<<<<
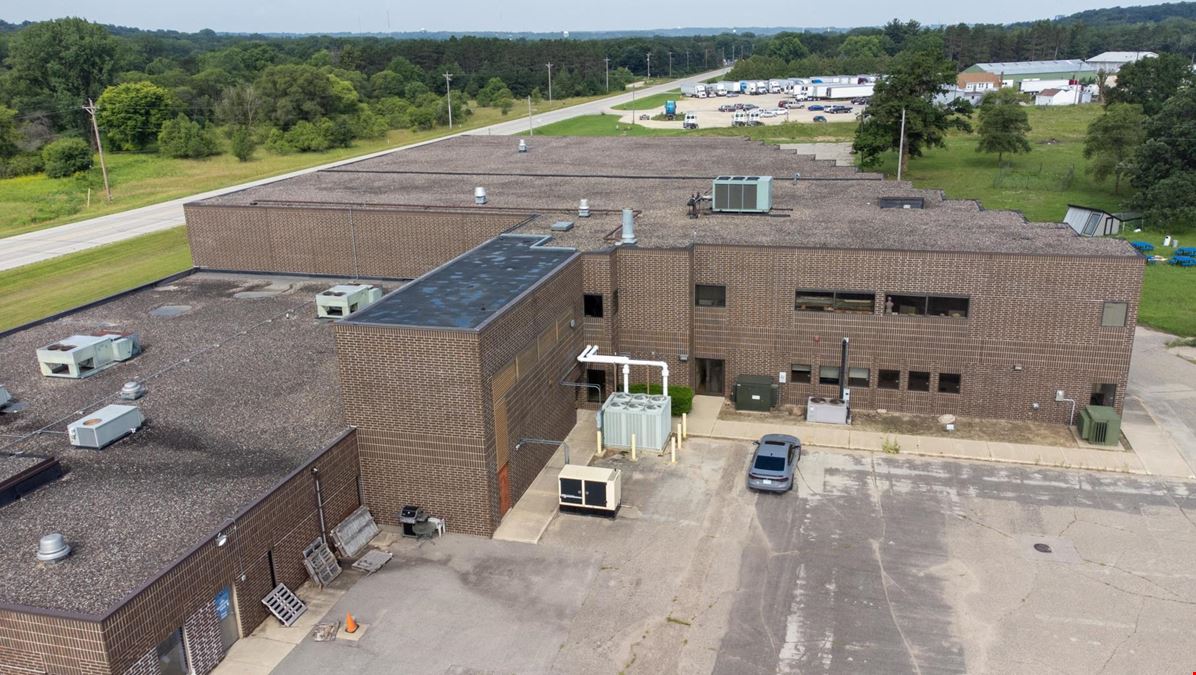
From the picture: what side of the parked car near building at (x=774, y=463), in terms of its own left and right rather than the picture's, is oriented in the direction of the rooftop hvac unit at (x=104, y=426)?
left

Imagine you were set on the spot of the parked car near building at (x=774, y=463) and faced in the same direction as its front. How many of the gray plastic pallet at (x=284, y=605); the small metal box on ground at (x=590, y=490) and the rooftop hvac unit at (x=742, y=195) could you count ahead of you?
1

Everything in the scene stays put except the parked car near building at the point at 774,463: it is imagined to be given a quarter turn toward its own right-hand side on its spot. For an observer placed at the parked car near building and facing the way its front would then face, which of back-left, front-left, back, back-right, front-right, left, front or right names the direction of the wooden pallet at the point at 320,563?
back-right

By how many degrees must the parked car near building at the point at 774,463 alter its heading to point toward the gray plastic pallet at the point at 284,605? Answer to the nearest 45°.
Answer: approximately 135° to its left

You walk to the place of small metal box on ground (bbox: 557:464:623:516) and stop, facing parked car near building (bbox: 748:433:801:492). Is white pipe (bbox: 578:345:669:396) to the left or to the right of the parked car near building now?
left

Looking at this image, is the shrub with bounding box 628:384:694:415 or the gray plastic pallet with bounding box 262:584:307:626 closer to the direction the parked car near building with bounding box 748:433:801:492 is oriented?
the shrub

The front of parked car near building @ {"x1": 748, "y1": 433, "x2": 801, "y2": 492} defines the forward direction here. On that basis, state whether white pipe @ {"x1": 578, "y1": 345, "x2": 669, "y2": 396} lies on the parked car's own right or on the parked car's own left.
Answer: on the parked car's own left

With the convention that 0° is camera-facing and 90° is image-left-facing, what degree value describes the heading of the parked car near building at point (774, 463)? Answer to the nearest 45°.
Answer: approximately 180°

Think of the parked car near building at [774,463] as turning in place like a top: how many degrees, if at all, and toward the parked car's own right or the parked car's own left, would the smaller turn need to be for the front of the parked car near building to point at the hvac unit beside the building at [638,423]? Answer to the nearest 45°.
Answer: approximately 90° to the parked car's own left

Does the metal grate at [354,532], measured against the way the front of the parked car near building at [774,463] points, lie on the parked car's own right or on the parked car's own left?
on the parked car's own left

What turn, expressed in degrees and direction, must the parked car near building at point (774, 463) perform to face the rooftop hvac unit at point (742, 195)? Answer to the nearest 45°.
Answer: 0° — it already faces it

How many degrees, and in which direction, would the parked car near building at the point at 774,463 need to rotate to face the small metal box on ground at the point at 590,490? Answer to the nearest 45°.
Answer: approximately 135° to its left
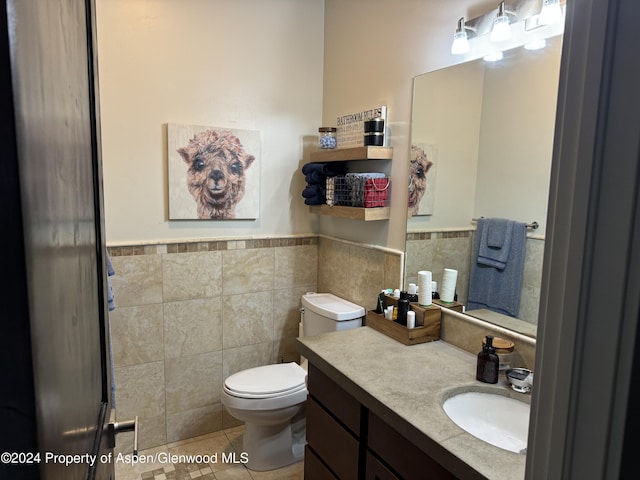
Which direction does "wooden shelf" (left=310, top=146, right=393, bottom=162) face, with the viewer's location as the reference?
facing the viewer and to the left of the viewer

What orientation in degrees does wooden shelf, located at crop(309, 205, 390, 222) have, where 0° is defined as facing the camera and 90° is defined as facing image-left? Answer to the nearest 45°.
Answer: approximately 45°

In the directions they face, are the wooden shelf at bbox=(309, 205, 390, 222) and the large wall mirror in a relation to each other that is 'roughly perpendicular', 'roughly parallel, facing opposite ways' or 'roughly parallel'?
>>>>
Exercise prompt =
Copy out all the lines above, swapping "wooden shelf" for "wooden cabinet" each time it occurs and changing nothing else. Leave the pictures out.

Solution to this exercise =
From the picture: what side of the parked car near building at (x=774, y=463), in terms of its own left and right rather than the picture's, is oriented in the direction of the rooftop hvac unit at (x=104, y=426)?
left

Imagine you were set on the spot of the parked car near building at (x=774, y=463) and faced in the same direction as its front. How many of the gray plastic pallet at (x=284, y=605); the small metal box on ground at (x=590, y=490) and the rooftop hvac unit at (x=742, y=195) could you count ahead of you?
1

Everything in the scene stays put except the parked car near building at the point at 774,463: it is imagined to be given a quarter turn toward its own right-hand side on its spot. For an observer placed at the parked car near building and facing the way its front would then face, which of back-left, front-left, back, back-right, front-right, left, front or right names the direction of the wooden pallet at the point at 320,563?
back-right

By how many degrees must the parked car near building at the point at 774,463 alter its heading to point toward the gray plastic pallet at the point at 284,605? Answer to the nearest 45°.
Answer: approximately 135° to its left

You walk to the place of small metal box on ground (bbox: 557:464:623:516) and stop, facing parked car near building (bbox: 748:433:801:492). Is white pipe (bbox: 578:345:669:396) to the left or to the right of the parked car near building now?
left

Looking at this image, is the shrub with bounding box 628:384:694:415 or the gray plastic pallet with bounding box 262:584:307:626 closer to the direction the parked car near building with bounding box 748:433:801:492 is oriented?
the shrub

The front of parked car near building @ {"x1": 748, "y1": 433, "x2": 801, "y2": 492} defines the forward direction here. On that basis, state whether white pipe @ {"x1": 578, "y1": 345, "x2": 669, "y2": 396} lies on the parked car's own right or on the parked car's own left.
Answer: on the parked car's own left

With the convention that 0° is camera-facing and 90° is image-left-facing, what degree value describes the heading of the parked car near building at point (774, 463)? Answer to the nearest 45°.
Answer: approximately 180°

Think of the parked car near building at [774,463] as turning in place like a top: how many degrees, if at all, and toward the parked car's own right or the parked car's own left, would the smaller turn need to be for the front of the parked car near building to point at the hvac unit beside the building at [638,423]? Answer to the nearest 45°.
Answer: approximately 90° to the parked car's own left

Does the metal grate at [354,532], measured against the way the front of the parked car near building at [774,463] points, lie on the parked car's own right or on the parked car's own left?
on the parked car's own left

What turn, expressed in degrees and direction, must the parked car near building at point (774, 463) perform to face the rooftop hvac unit at point (742, 195)? Answer to the nearest 45°.
Answer: 0° — it already faces it

How many degrees, and in which direction, would the parked car near building at the point at 774,463 need to rotate to face the small metal box on ground at the point at 590,490? Answer to the nearest 45°.
Answer: approximately 135° to its left
Which direction does "wooden cabinet" (left=310, top=146, right=393, bottom=162) face, with the viewer's location as the reference?
facing the viewer and to the left of the viewer

What orientation in degrees does wooden cabinet, located at crop(309, 205, 390, 222) have, where 0° is defined as facing the camera and 90° is defined as facing image-left? Answer to the nearest 45°.
Answer: approximately 45°

In the directions they face, are the wooden cabinet at bbox=(309, 205, 390, 222) and the large wall mirror in a relation to each other that is 'roughly perpendicular', 'roughly parallel, facing opposite ways' or 'roughly parallel'?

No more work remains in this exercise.